Using AI, researchers at New York University have predicted which patients that were diagnosed with COVID-19 would eventually develop a serious respiratory disease, according to a clinical study released in Computers, Materials & Continua. (Healthitanalytics.com)
The spread of the coronavirus around the globe means there is a vital need to pinpoint which cases will make people seriously ill, according to the research team. (Techscience.com). Approximately 80% of the virus cases seem to be mild, but those who get the worst symptoms, usually need oxygen and ventilation for days.
AI May Be Able To Predict Who Gets ARDS
Acute respiratory distress syndrome or ARDS is a fluid buildup in the lungs that can be lethal in the elderly. It is a common feature in virus patients who decline after they are diagnosed. The research team at NYU wanted to see if artificial intelligence could be used to predict you who would get ARDS after being infected with COVID-19.

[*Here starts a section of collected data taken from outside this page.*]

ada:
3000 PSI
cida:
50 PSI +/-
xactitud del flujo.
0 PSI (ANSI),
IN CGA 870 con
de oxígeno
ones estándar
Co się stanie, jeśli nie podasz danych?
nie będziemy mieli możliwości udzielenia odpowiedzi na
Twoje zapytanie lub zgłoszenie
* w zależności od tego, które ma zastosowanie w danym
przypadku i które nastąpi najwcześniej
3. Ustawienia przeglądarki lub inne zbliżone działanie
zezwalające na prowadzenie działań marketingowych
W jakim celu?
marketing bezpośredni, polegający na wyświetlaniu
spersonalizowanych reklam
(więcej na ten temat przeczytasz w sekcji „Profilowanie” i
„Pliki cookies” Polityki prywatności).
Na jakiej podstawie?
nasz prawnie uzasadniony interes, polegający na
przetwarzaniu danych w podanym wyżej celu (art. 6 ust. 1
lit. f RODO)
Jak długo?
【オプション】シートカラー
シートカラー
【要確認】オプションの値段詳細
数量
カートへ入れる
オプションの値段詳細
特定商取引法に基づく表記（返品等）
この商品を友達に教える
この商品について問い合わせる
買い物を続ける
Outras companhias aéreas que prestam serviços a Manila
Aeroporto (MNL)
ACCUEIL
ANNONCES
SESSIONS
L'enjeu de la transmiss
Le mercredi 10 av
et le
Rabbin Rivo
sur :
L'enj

The NYU researchers gathered demographic, laboratory, and radiological findings from 55 patients who tested positive for the coronavirus at two hospitals in China. Their average age was 43. The research team then used the information to train artificial information models to get smarter as they collected more information.
The goal of the study was to design and deploy an AI tool using predictive analytics that could be used to support healthcare decision making. If future COVID-19 severity can be predicted, doctors may be better able to assess which patients are sick enough who need beds and which ones can be sent home safely.
Traditional Illness Characteristics Not Useful to Predict Critical COVID-19 Patients
One of the most vexing problems with the coronavirus is that common illness characteristics of COVID-19, such as specific patterns in lung images, fever, and a strong immune response were unhelpful in deciding which patients with mild symptoms would become critically ill.
Age and gender also were not useful to predict who would get really sick; however, previous studies have shown that males over 60 have a higher risk of severe respiratory illness.
AI Tool Found 3 Critical Parameters That Indicate Higher Risk of ARDS
The team’s AI tool noted changes in three important features – the level of liver enzyme called alanine aminotransferase, reported myalgia, and levels of hemoglobin were predictive of severe respiratory disease. With these critical factors in mind, the team was able to predict who was at risk of ARDS with 80% accuracy.
The clinical researchers also noted that ALT levels increase quickly as diseases such as hepatitis ravage the liver. ALT levels were only a little higher in COVID-19 patients. But they still were important in predicting the severity of the disease.
Myalgia is a deep ache of the muscles and was more common in virus patients. Past clinical research also suggests myalgia is connected to higher inflammation levels in the body.
Elevated levels of hemoglobin, a protein that contains iron that allows blood cells to carry oxygen, were also strongly connected to respiratory distress. The team noted that this may be explained by other factors, such as the patient not reporting tobacco use; smoking has been connected to higher hemoglobin levels.
The study had some limitations, such as the small dataset and the limited severity of the disease in the population that was studied. More refining of the model using more information from other settings will help to enhance its power to predict events.
Model Shows How AI Can Support Physicians
Scientists on the project noted that while there needs to be more work to validate the model, it does hold promise as another helpful tool to predict who will be most vulnerable to the virus. But the AI tool only can be used to support doctors’ clinical experience in the treatment of viral infections.
The study shows how AI and predictive analytics can be used to support doctors and other clinicians, especially during a global health crisis. Researchers say predictive analytics can play a critical role in enhancing clinical skills to distinguish being people who are sick and not sick.
They stress that just as predictive text is intended to augment and not replace writers, the goal with the AI tool is not to replace clinical reasoning. Instead, the intent is to devise models that can provide helpful insight to doctors. Clinical acumen is based on personal and collective professional learning. Machine learning can offer even more insight to aid in positive patient outcomes.
The introduction of AI in healthcare is opening up new possibilities to track and monitor the COVID-19 pandemic, which may help improve clinical care responses and outcomes.
The use of this AI tool will encourage doctors to pay attention to the data during clinical practice and to watch patients more to see if they, for example, complain of severe myalgia. Being able to share data with the field in real-time is extremely useful in a pandemic such as we face now.